Many ED physicians are biased in favor of keeping up the volume in the departments, he claims, and don’t want to let go of the lower-acuity patients who could be adequately seen in other settings.

"They may have some short-term successes, but, in the long run, they are going to see their fees cut to pay for overutilization of the ED," he predicts.

Bitterman argues that it is the MCO’s job to divert non-urgent cases from the ED, but that once a patient enters the ED, they become the responsibility of the physician they see there.

"You can’t tell me that someone on the phone who hasn’t even seen the patient can determine whether there is an emergency or not," Bitterman states. "It’s hard enough (to make a diagnosis) when they are standing right in front of you."

What can happen

When considering the regulations imposed by MCOs, it’s important to remember that the MCO cannot be sued or fined under COBRA, Bitterman notes.

And because "authorization" by the MCO is legally only authorization for payment, not for treatment, only the hospital and the ED physician are liable for any violations. "HCFA has a rule that specifically states that MCOs cannot deny care," Bitterman says. "They can only deny payment."

If a department is cited for a violation of COBRA, the hospital could be fined and lose its participation in Medicare—essentially a death sentence, Freas explains.

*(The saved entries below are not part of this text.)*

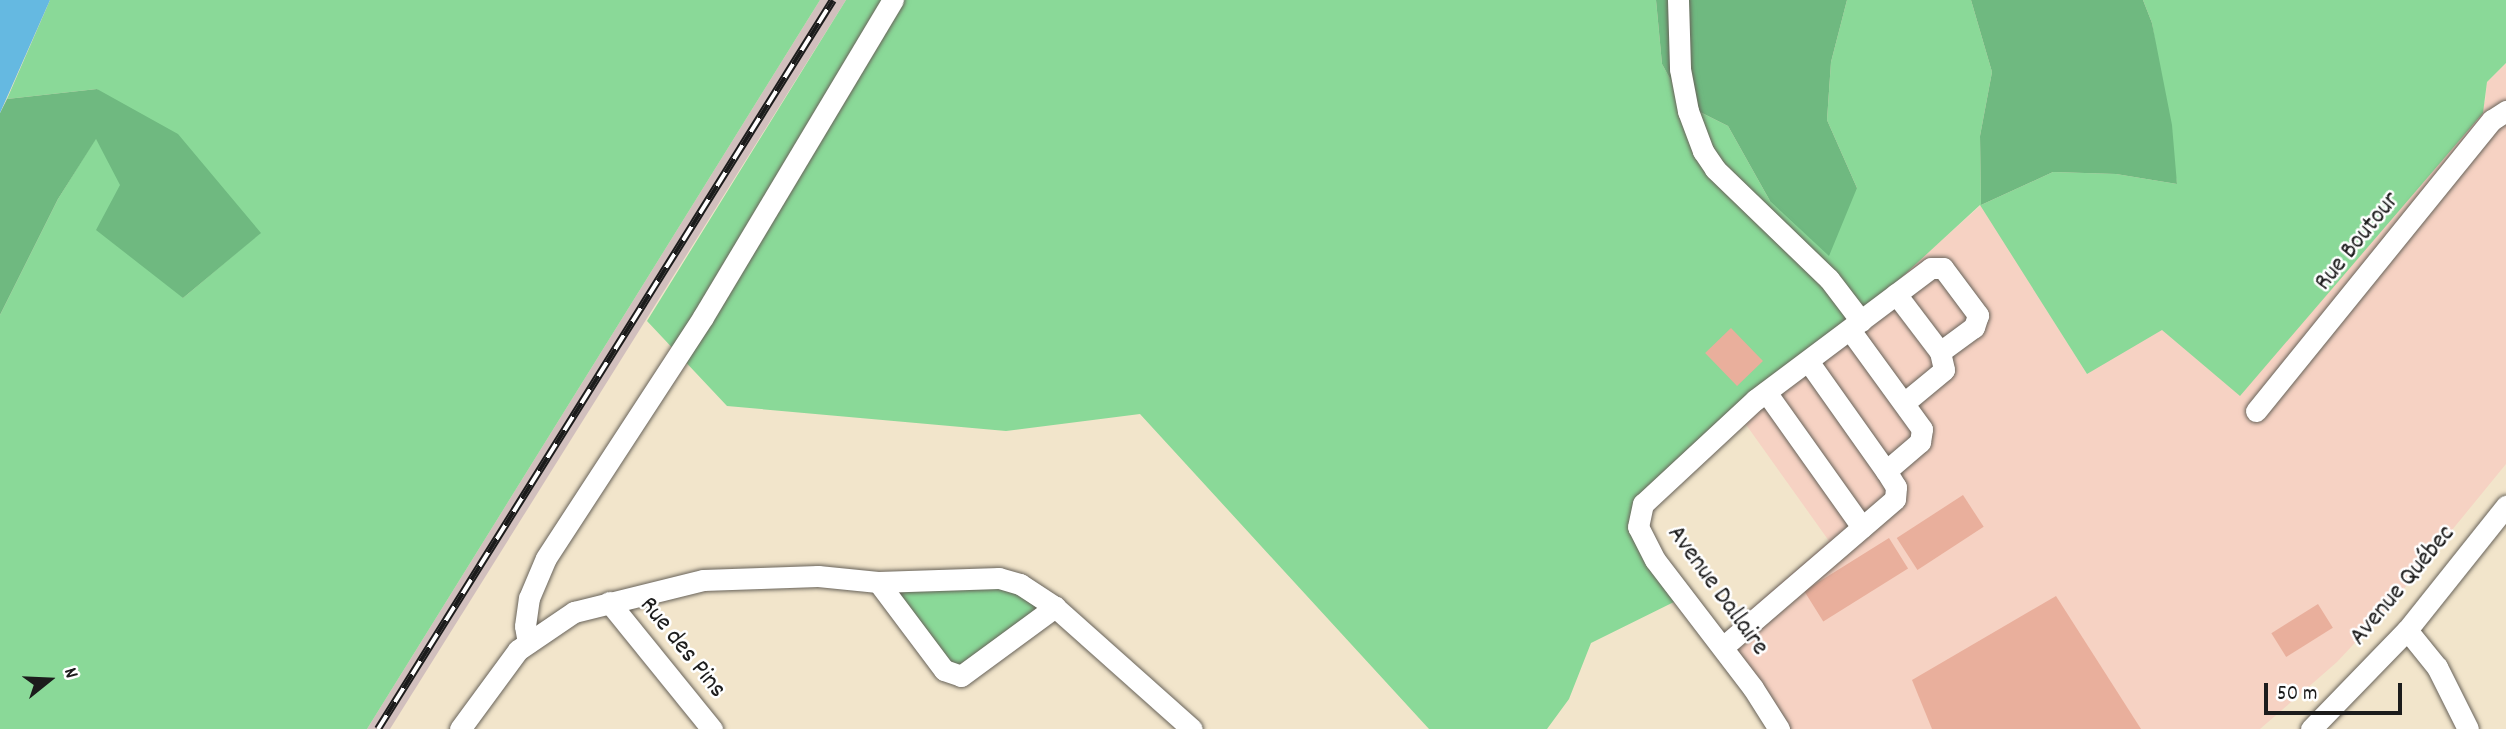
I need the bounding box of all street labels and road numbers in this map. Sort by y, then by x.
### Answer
street label: Rue Boutour [2309,186,2407,298]
street label: Avenue Québec [2344,519,2462,653]
street label: Avenue Dallaire [1659,520,1775,662]
street label: Rue des Pins [632,591,732,705]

The facility would also be liable in civil court for any damages awarded to a plaintiff who filed suit under the statute.

In addition, individual physicians can be fined up to $50,000 for each violation and lose their participation in Medicare.

Individual physicians cannot be sued in civil court under COBRA, Freas says, but if the hospital were to claim that responsibility for the violation rested solely with one doctor, then it wouldn’t take much for an attorney to enjoin the physician as a party in the suit, he says.

It’s also important to keep in mind that a bad outcome does not have to occur for a facility to be cited.

"There doesn’t have to be harm," Freas emphasizes. "If someone comes in with a stubbed toe, something that should obviously be treated elsewhere, and the registration person says, ‘You should go see your primary care provider,’ that’s a violation of COBRA, he states.

When telling the person that their PCP has refused to authorize treatment in the ED, the staff must make it clear that the person will be seen in the department if they wish, regardless of their ability to pay, Freas says.

"You cannot refuse treatment to someone who presents in your department," he says. "That’s the law."